Activity → Some of the lines below need repeating. Reproduce exactly those between the lines holding "IV. How does" and "The overarching theory", inclusive.

Saved data entries:

----------

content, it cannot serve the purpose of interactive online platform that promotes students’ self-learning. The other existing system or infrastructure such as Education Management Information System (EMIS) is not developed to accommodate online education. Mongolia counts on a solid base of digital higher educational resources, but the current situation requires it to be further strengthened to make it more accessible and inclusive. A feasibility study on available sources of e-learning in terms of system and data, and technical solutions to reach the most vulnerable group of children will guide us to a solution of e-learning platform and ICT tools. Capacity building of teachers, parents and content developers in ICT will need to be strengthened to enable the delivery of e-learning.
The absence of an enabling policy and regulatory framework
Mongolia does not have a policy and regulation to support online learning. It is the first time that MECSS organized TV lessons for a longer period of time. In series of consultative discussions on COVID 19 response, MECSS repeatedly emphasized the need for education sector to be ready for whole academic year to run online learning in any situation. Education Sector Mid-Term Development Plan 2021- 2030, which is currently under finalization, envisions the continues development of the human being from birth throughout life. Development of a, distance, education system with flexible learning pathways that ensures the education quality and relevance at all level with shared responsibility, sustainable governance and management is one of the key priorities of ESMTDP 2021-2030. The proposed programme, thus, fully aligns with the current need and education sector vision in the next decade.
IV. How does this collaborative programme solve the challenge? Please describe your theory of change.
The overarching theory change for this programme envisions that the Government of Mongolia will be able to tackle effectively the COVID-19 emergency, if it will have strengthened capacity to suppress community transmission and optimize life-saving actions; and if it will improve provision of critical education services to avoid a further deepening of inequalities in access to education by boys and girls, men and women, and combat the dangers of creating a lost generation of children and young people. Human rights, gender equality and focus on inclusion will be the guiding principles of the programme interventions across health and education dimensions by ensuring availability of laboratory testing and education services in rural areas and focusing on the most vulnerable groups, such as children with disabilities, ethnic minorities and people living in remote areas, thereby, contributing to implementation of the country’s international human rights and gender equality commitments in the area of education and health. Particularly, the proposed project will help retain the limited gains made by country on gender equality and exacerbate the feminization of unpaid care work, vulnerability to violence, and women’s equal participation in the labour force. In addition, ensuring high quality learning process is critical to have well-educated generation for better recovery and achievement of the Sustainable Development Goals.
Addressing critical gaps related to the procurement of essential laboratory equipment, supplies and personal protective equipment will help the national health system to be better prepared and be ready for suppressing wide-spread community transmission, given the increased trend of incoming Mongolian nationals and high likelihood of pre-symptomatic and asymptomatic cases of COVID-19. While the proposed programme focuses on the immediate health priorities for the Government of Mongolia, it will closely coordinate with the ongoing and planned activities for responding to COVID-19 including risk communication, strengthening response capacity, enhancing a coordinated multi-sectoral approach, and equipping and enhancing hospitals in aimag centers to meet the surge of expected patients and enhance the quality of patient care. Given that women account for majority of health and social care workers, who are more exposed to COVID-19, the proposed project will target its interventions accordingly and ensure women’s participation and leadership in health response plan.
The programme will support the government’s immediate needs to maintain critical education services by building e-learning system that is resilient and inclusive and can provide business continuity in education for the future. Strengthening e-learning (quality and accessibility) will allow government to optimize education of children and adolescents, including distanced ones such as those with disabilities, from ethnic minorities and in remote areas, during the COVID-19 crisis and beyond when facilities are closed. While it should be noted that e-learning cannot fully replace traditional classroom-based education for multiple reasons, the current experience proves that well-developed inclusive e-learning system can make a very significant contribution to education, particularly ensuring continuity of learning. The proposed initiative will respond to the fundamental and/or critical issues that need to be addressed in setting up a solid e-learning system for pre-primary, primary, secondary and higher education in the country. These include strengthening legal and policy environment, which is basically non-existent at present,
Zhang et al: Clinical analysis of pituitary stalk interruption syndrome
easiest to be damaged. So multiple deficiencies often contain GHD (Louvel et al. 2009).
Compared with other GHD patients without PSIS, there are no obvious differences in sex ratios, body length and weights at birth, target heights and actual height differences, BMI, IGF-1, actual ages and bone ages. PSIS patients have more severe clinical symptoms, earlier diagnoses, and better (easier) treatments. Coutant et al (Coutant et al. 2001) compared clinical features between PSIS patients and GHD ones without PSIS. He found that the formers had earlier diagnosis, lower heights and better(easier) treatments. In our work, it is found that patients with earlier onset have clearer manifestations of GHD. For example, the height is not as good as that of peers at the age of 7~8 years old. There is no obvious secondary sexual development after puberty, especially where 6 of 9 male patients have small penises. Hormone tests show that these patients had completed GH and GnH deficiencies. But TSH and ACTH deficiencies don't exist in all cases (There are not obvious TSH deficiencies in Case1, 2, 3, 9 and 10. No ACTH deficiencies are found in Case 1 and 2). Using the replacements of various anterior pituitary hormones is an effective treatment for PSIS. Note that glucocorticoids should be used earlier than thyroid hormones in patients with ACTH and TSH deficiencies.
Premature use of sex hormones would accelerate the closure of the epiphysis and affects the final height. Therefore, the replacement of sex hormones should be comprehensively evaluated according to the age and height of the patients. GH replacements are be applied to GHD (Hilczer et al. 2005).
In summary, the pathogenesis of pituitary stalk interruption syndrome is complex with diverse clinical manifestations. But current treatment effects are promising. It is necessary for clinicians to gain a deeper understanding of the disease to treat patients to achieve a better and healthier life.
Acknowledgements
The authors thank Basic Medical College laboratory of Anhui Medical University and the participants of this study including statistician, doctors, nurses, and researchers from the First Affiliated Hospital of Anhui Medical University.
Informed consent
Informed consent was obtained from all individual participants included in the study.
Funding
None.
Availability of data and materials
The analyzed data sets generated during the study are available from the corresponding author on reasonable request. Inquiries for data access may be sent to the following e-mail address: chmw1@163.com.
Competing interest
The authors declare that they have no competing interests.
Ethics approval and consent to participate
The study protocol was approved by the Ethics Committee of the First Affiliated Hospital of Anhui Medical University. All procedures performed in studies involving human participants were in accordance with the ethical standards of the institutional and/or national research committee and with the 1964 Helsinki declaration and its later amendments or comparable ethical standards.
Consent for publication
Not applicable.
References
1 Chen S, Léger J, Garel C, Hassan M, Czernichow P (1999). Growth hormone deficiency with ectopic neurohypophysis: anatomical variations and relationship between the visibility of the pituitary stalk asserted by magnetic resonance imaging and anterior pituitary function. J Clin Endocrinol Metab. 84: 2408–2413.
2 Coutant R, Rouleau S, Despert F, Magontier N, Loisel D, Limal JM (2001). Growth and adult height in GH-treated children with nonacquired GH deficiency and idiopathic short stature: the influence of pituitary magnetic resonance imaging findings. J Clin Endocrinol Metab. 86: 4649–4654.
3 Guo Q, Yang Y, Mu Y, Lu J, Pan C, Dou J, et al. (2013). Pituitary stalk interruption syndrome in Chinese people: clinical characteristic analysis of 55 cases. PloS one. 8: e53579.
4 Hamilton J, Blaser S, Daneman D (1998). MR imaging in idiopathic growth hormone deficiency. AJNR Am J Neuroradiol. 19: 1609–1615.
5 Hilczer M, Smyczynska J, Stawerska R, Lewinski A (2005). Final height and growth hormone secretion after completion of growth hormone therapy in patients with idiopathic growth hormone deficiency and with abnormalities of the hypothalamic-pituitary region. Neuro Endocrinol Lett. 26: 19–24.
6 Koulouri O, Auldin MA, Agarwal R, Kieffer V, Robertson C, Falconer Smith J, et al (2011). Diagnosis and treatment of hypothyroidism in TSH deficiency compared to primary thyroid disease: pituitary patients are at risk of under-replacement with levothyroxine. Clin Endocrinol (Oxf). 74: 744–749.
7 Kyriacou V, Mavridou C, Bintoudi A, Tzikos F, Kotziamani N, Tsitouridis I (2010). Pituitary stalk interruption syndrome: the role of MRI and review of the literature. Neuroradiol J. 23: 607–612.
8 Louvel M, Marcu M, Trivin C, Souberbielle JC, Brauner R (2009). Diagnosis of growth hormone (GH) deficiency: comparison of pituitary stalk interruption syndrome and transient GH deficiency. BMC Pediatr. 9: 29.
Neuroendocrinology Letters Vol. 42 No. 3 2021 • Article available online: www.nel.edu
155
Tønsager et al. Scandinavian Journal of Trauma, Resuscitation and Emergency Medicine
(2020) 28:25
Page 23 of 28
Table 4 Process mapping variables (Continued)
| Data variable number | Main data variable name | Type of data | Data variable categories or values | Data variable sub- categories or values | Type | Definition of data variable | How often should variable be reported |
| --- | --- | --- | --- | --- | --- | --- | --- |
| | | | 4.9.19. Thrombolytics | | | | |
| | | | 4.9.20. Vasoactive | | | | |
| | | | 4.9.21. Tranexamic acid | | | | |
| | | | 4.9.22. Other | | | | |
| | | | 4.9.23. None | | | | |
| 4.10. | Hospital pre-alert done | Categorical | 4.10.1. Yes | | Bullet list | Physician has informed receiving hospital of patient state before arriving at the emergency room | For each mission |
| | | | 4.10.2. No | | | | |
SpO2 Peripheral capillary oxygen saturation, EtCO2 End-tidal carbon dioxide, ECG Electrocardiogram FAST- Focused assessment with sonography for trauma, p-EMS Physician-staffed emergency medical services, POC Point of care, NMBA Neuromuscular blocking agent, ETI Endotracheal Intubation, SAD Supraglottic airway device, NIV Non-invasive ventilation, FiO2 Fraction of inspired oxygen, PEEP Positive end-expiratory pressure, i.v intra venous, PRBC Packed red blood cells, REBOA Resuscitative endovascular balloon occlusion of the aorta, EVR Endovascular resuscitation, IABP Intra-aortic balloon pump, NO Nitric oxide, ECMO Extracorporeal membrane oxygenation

----------

Expected output →
IV. How does this collaborative programme solve the challenge? Please describe your theory of change.
The overarching theory change for this programme envisions that the Government of Mongolia will be able to tackle effectively the COVID-19 emergency, if it will have strengthened capacity to suppress community transmission and optimize life-saving actions; and if it will improve provision of critical education services to avoid a further deepening of inequalities in access to education by boys and girls, men and women, and combat the dangers of creating a lost generation of children and young people. Human rights, gender equality and focus on inclusion will be the guiding principles of the programme interventions across health and education dimensions by ensuring availability of laboratory testing and education services in rural areas and focusing on the most vulnerable groups, such as children with disabilities, ethnic minorities and people living in remote areas, thereby, contributing to implementation of the country’s international human rights and gender equality commitments in the area of education and health. Particularly, the proposed project will help retain the limited gains made by country on gender equality and exacerbate the feminization of unpaid care work, vulnerability to violence, and women’s equal participation in the labour force. In addition, ensuring high quality learning process is critical to have well-educated generation for better recovery and achievement of the Sustainable Development Goals.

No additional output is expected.